We Wealth ha intervistato Antonio Longo, avvocato dello Studio legale Dla Piper
Secondo la Corte, il disposto normativo adottato dal legislatore spagnolo, benché risponda alla necessità di contrastare l’elusione e l’evasione fiscale, pregiudica altri diritti che pure il legislatore nazionale deve tutelare: vale a dire, il diritto dei contribuenti a investire capitali in altri Stati membri, in ossequio alla libertà di circolazione di capitale prevista ai sensi dell’art. 63 del Tfue, nonché il diritto dei contribuenti a non essere discriminati.

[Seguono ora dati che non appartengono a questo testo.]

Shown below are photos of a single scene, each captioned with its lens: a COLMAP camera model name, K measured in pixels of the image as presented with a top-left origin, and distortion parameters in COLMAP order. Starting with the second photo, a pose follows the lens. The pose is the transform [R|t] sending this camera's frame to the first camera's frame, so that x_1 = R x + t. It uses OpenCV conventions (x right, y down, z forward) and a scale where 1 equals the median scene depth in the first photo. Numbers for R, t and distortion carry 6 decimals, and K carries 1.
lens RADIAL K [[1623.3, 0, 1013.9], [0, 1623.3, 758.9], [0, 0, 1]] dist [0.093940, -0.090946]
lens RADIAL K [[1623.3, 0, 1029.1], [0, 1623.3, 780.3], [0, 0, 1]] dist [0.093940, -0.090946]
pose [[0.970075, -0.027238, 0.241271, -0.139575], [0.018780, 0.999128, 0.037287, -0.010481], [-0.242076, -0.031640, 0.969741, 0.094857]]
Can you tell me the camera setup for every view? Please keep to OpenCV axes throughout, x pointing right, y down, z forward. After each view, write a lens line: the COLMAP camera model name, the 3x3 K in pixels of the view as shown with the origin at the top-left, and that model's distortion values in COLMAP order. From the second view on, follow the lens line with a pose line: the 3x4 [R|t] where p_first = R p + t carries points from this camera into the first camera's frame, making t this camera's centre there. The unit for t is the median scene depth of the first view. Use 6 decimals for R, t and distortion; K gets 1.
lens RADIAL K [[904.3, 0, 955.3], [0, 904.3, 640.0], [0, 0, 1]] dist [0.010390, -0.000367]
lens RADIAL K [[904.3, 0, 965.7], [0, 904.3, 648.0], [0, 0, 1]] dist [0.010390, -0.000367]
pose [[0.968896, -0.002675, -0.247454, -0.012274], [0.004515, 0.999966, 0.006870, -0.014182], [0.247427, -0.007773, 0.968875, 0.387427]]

Su quest’ultimo aspetto, osserva la Corte, la previsione spagnola, prevedendo, tra le altre cose, la possibilità per l’amministrazione finanziaria di agire senza limiti di tempo alla rettifica dell’imposta dovuta, darebbe vita ad una vera e propria disparità di trattamento, in danno ai residenti spagnoli che detengono beni o diritti all’estero; questi, infatti, rispetto agli altri contribuenti spagnoli che non posseggono attivi oltre confine, sono esposti a più rischi e oneri.
Ebbene, questa pronuncia, benché riferita ad una legge spagnola, apre a possibili riflessioni in ambito domestico e obbliga, conseguentemente, a chiedersi se i principi di diritto in essa contenuti possono essere applicati anche alla vigente disciplina italiana sul monitoraggio fiscale (quadro RW) ex artt. 4 e 5 del DL 167/90.
“La tematica riguardante l’eccessivo peso sanzionatorio“, fa notare l’avv. Longo, “è ben nota anche in Italia”.
Se da un lato, osserva Longo, “sono apprezzabili le misure introdotte dal legislatore nazionale, anche per adeguarsi alle richieste della Commissione europea, con la Legge Comunitaria n. 97 del 2013 in materia di monitoraggio fiscale che hanno portato alla riduzione delle sanzioni previste in caso di infrazioni correlate a beni detenuti all’estero, dall’altro, sono ancora molte le disposizioni che presentano conseguenze particolarmente sfavorevoli per i contribuenti italiani”.
Conseguenze, per certi versi, simili a quelle previste dalla legislazione spagnola e sulle quali sarebbe opportuno intervenire.
“Si pensi”, evidenzia l’avv. Longo, “al caso delle attività estere detenute nei Paesi ancora inclusi nella black list “italiana” – che in certi casi consentono comunque un adeguato scambio di informazioni. In questo contesto,oltre alle sanzioni certamente non trascurabili dal 6 al 30 per cento, vige una presunzione secondo cui le attività non dichiarate nel quadro RW della dichiarazione dei redditi si considerano costituite con redditi sottratti a tassazione in Italia. Inoltre, sempre in questi casi, i termini di decadenza per l’azione di accertamento da parte del fisco sono raddoppiati così come lo sono le sanzioni ordinariamente applicabili ai fini Irpef”.
Ebbene, conclude Longo, “proprio come rilevato dalla Corte di giustizia nel caso spagnolo UE, anche in questi casi relativi alla legislazione italiana in materia di monitoraggio fiscale si potrebbe discutere di un sistema di sanzioni (proprie e improprie) non del tutto in linea con il principio di proporzionalità e di libera circolazione dei capitali alla luce dei precetti elaborati dai giudici europei”.
Inoltre, “le valutazioni in tal senso, che interessano diversi contenziosi in corso, devono farsi anche tenendo conto che adempimenti particolarmente eccessivi risultano anacronistici in un’epoca ormai caratterizzata dagli scambi automatici e su richiesta di informazioni fiscali tra le amministrazioni di moltissimi Paesi nel mondo”.